Quelle différence y a-t-il entre exiger le référendum obligatoire pour l'accord de Schengen et dire non à ce même accord? Cette querelle sémantique a divisé les esprits samedi à Zurich, lors de l'assemblée extraordinaire de l'UDC convoquée pour s'occuper de ce dossier et délivrer les mots d'ordre pour les votations du 26 septembre. Le parti de Christoph Blocher s'était réuni dans son antre, à savoir la mythique salle de l'Albisgüetli, où l'ex-tribun zurichois a maintes fois enflammé les foules conservatrices. Détail piquant, il n'était lui-même pas présent samedi, pas plus d'ailleurs que son collègue Samuel Schmid. Motif officiel entonné à l'unisson par le président du parti, Ueli Maurer, et les porte-parole des conseillers fédéraux: cette assemblée extraordinaire a été convoquée tardivement, et les deux magistrats avaient déjà prévu d'autres engagements.

Officiellement toujours, la réunion avait pour but d'exiger le référendum contre la participation de la Suisse à l'espace Schengen. Comme les neuf nouveaux accords bilatéraux n'ont pas encore été transmis au parlement, le référendum ne peut être lancé maintenant. Il faudra attendre janvier pour pouvoir le faire formellement. Dans le but de maintenir la pression, l'UDC a dès lors adopté par 344 voix contre 11 une résolution qui exige que le Conseil fédéral revienne sur sa décision de ne soumettre Schengen qu'au référendum facultatif. Cette stratégie évite de devoir obtenir la double majorité du peuple et des cantons, ce qui serait le cas avec le référendum obligatoire. La majorité du peuple suffira.

En réalité, le débat de l'Albisgüetli a tourné au réquisitoire unilatéral contre Schengen. Le directeur de l'Action pour une Suisse indépendante et neutre (ASIN) a sans doute été l'un des plus virulents. «Notre programme électoral dit noir sur blanc que l'UDC s'oppose aux accords de Schengen et Dublin, car cela constitue la porte d'entrée de l'Union européenne», rappelle-t-il, en montrant au passage du doigt «ce conseiller fédéral opposé à Schengen qui a changé d'avis à la suite d'un repas pris à Bruxelles», portrait dans lequel il n'est pas interdit de reconnaître Hans-Rudolf Merz.

Le conseiller national valaisan Oskar Freysinger dénonce «l'inanité» du système Schengen: «Pour l'Euro, le Portugal a réintroduit les contrôles frontaliers pour prévenir la menace terroriste. Ce qu'ont fait, avant elle, la France et l'Espagne après l'attentat de Madrid.» Pour lui, Schengen «sonne le glas de notre souveraineté». Le conseiller national bernois Walter Schmid estime que cet accord a été négocié de manière «non professionnelle» par le Conseil fédéral, qui «a envoyé Ruth Metzler, dans sa fraîcheur et sa naïveté, dire à Bruxelles que la Suisse avait besoin de Schengen!» De son côté, le président de l'UDC zurichoise, Peter Good, s'inquiète du fait que Schengen pourrait interdire aux Suisses de conserver leur arme de service chez eux!

La plupart des interventions entendues samedi avaient la même teneur. Cela a gêné une poignée d'audacieux délégués, qui se sont enhardis à apporter quelques bémols. Pour le Vaudois Pierre-François Veillon, la décision de lancer le référendum est «prématurée» et traduit un «manque d'honnêteté intellectuelle». Le Fribourgeois Jean-François Rime partage ses hésitations: «Nous avons peu d'informations sur ces accords.

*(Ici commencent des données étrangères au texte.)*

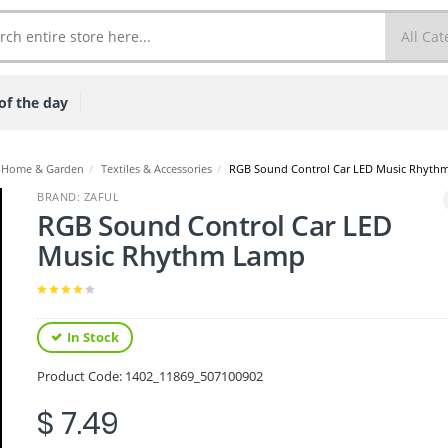
of the day
Home & Garden
/
Textiles & Accessories
/
RGB Sound Control Car LED Music Rhyth
BRAND: ZAFUL
RGB Sound Control Car LED
Music Rhythm Lamp
In Stock
Product Code:
1402_11869_507100902
$ 7.49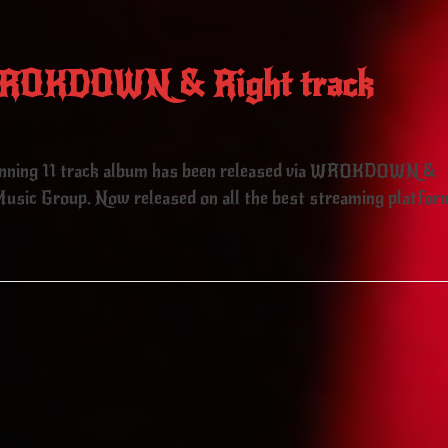
 WROKDOWN & Right track
unning 11 track album has been released via WROKDOWN &
usic Group. Now released on all the best streaming platfor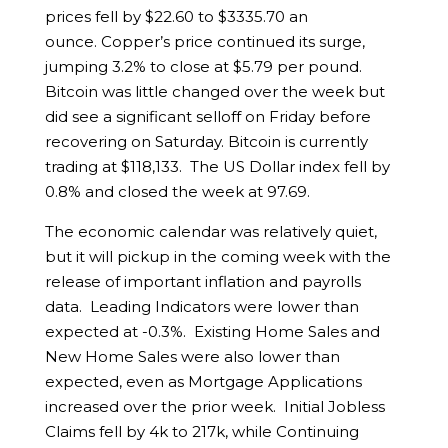
prices fell by $22.60 to $3335.70 an
ounce. Copper’s price continued its surge,
jumping 3.2% to close at $5.79 per pound.
Bitcoin was little changed over the week but
did see a significant selloff on Friday before
recovering on Saturday. Bitcoin is currently
trading at $118,133. The US Dollar index fell by
0.8% and closed the week at 97.69.
The economic calendar was relatively quiet,
but it will pickup in the coming week with the
release of important inflation and payrolls
data. Leading Indicators were lower than
expected at -0.3%. Existing Home Sales and
New Home Sales were also lower than
expected, even as Mortgage Applications
increased over the prior week. Initial Jobless
Claims fell by 4k to 217k, while Continuing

Si nous avons la prétention d'être le plus grand parti et cherchons à recruter des gens dans l'économie, nous devons argumenter sur le fond.» Un délégué alémanique regrette que personne n'ait défendu le point de vue inverse de ceux qui refusent Schengen, «ce qui est contraire à notre tradition». Ces avis nuancés sont cependant restés très minoritaires.

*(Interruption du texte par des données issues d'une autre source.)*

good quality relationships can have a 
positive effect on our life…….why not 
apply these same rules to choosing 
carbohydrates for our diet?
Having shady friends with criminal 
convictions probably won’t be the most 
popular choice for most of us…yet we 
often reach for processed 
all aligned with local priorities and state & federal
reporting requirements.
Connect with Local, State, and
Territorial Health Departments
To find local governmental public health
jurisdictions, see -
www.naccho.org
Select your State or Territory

Comme pour confirmer que l'assemblée n'avait d'autre but que de condamner tout rapprochement avec l'UE, le chef du groupe parlementaire, Caspar Baader, a renchéri par un sévère réquisitoire contre les premiers contrats bilatéraux. A ses yeux, les accords sur les transports terrestres, les transports aériens et la libre circulation des personnes ne fonctionnent pas. Le seul bémol apporté par l'UDC dans les relations avec l'UE concerne le secret bancaire. «La Suisse semble avoir réussi à se défendre efficacement contre les pressions de l'UE grâce à l'accord sur l'imposition du revenu de l'épargne», concède Caspar Baader, qui annonce que l'UDC ne s'opposera pas à cet accord.